Texto proporcionado
Google admite que también escucha las conversaciones privadas a través de su asistente

Imagen del altavoz inteligente Google Home Mini./GOOGLE
Imagen del altavoz inteligente Google Home Mini. / GOOGLE

La multinacional del famoso buscador se une así a otras empresas como Amazon que realizan este tipo grabaciones con el objetivo de mejorar sus servicios

IÑAKI JUEZ

Google siempre está a la escucha de sus usuarios. Literal. A más de uno no le sorpredenderá, pero la multinacional del famoso buscador ha reconocido lo que era un secreto a voces. Y nunca mejor dicho. En concreto, admitió ayer que «expertos del lenguaje» a su servicio están atentos al, aproximadamente, 0,2% conversaciones privadas de sus clientes. Y todo ello a través de su asistente virtual, el caballo de Troya de los grandes colosos tecnológicos para colarse en nuestras vidas, encerrado en altavoces inteligentes, móviles, tabletas y demás dispositivos.

La confesión de la firma de Mountain View (California, EE UU) no supone nada nuevo en el sector tecnológico. Amazon ya reconoció en abril que sus trabajadores escuchan y transcribien a diario las conversaciones de los usuarios de sus altavoces inteligentes. Vamos, que los diálogos que se producen entre sus dueños y Alexa, su asistente virtual, no son nada privados.

En el caso de Google, se asegura que el único objetivo que tienen las escuchas es mejorar el servicio. Es decir, hacer posible que su asistente virtual sea cada vez más inteligente a través del aprendizaje de las conversaciones ajenas. Una práctica bastante virtual entre las empresas que se dedican a este segmento tecnológico, pero que, en su caso, ha sido destapada por la televisión belga VRT NWS que pudo acceder a un millar de grabaciones de individuos anónimos a través de uno de estos «expertos» contratados para comprender las particularidades y acentos lengua neerlandesa.

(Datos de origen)
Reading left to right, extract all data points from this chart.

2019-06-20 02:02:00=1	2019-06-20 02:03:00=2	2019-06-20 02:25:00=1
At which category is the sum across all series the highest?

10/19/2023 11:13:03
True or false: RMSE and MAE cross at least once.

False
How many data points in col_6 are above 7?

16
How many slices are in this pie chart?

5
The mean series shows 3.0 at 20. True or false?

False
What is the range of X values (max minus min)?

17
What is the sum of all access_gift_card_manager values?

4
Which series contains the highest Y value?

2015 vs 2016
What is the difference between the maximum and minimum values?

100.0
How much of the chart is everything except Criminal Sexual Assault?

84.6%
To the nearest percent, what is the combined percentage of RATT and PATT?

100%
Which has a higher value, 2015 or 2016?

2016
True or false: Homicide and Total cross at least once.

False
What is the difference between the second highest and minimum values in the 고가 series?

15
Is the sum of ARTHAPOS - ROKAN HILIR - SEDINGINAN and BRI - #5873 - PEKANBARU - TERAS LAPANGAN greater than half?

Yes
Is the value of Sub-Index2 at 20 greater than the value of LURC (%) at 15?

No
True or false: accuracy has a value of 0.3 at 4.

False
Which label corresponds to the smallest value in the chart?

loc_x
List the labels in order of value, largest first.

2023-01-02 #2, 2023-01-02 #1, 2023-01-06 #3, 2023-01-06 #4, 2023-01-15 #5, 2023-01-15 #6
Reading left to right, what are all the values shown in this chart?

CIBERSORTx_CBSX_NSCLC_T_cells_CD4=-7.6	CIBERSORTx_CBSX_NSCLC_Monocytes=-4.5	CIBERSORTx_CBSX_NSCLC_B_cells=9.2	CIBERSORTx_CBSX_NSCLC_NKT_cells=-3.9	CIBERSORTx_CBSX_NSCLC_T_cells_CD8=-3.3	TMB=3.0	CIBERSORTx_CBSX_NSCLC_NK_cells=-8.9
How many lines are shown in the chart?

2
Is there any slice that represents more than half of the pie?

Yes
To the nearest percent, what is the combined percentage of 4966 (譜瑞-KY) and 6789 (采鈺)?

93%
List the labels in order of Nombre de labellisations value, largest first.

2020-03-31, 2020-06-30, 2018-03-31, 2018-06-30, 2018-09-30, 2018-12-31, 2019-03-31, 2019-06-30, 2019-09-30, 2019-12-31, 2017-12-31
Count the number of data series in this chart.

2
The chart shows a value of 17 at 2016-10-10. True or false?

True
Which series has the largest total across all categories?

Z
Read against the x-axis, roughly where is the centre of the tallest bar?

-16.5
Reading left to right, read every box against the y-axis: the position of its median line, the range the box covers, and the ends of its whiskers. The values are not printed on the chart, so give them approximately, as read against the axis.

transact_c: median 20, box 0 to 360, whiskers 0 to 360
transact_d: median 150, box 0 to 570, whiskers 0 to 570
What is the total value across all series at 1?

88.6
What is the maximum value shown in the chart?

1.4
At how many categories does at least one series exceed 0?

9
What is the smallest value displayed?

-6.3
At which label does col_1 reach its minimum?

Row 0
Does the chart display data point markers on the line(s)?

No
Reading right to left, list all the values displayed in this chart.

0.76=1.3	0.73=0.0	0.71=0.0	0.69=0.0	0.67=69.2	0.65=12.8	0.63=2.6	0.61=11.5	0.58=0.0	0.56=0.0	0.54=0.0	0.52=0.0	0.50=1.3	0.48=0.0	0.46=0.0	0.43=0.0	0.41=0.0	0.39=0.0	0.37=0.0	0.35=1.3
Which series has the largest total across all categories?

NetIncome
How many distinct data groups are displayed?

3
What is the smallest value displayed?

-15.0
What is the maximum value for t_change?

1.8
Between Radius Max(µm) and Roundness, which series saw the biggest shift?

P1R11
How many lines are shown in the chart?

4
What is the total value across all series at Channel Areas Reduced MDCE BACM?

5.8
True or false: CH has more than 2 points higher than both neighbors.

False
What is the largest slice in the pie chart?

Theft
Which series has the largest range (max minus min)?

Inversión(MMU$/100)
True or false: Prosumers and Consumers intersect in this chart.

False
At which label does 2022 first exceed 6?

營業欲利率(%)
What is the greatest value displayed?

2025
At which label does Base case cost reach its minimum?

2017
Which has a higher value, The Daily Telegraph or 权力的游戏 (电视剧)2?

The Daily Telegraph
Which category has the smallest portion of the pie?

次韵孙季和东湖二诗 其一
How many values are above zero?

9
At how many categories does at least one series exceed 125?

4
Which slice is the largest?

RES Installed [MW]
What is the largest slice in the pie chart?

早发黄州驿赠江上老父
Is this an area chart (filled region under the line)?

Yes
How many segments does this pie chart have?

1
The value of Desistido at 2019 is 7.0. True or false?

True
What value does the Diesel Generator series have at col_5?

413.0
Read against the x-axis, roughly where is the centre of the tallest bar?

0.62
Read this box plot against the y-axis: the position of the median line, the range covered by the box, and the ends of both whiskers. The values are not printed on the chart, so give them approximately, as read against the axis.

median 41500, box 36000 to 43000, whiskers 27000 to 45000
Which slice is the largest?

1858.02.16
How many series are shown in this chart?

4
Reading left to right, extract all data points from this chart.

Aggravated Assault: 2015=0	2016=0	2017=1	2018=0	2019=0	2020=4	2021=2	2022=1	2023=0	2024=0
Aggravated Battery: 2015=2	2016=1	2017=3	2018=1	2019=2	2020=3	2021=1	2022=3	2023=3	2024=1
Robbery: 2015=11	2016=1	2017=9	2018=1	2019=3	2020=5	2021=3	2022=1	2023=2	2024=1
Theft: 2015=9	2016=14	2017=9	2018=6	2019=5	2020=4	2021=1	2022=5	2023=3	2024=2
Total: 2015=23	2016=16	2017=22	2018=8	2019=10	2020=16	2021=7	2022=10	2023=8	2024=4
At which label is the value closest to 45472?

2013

Tareas
**a.** Reproduce tal cual el fragmento del artículo sobre las escuchas de Google que va desde "La confesión de" hasta "son nada privados.", ambos incluidos.
**b.** Responde con datos del artículo sobre las escuchas de Google:
(i) ¿Qué porcentaje aproximado de las conversaciones privadas de los clientes escuchan los «expertos del lenguaje» de Google?
(ii) ¿En qué mes reconoció Amazon que sus trabajadores escuchan las conversaciones de los usuarios?
(iii) ¿Qué televisión destapó esta práctica en el caso de Google?

Soluciones
**a.**
La confesión de la firma de Mountain View (California, EE UU) no supone nada nuevo en el sector tecnológico. Amazon ya reconoció en abril que sus trabajadores escuchan y transcribien a diario las conversaciones de los usuarios de sus altavoces inteligentes. Vamos, que los diálogos que se producen entre sus dueños y Alexa, su asistente virtual, no son nada privados.

**b.**
(i) Aproximadamente el 0,2%.
(ii) En abril.
(iii) La televisión belga VRT NWS.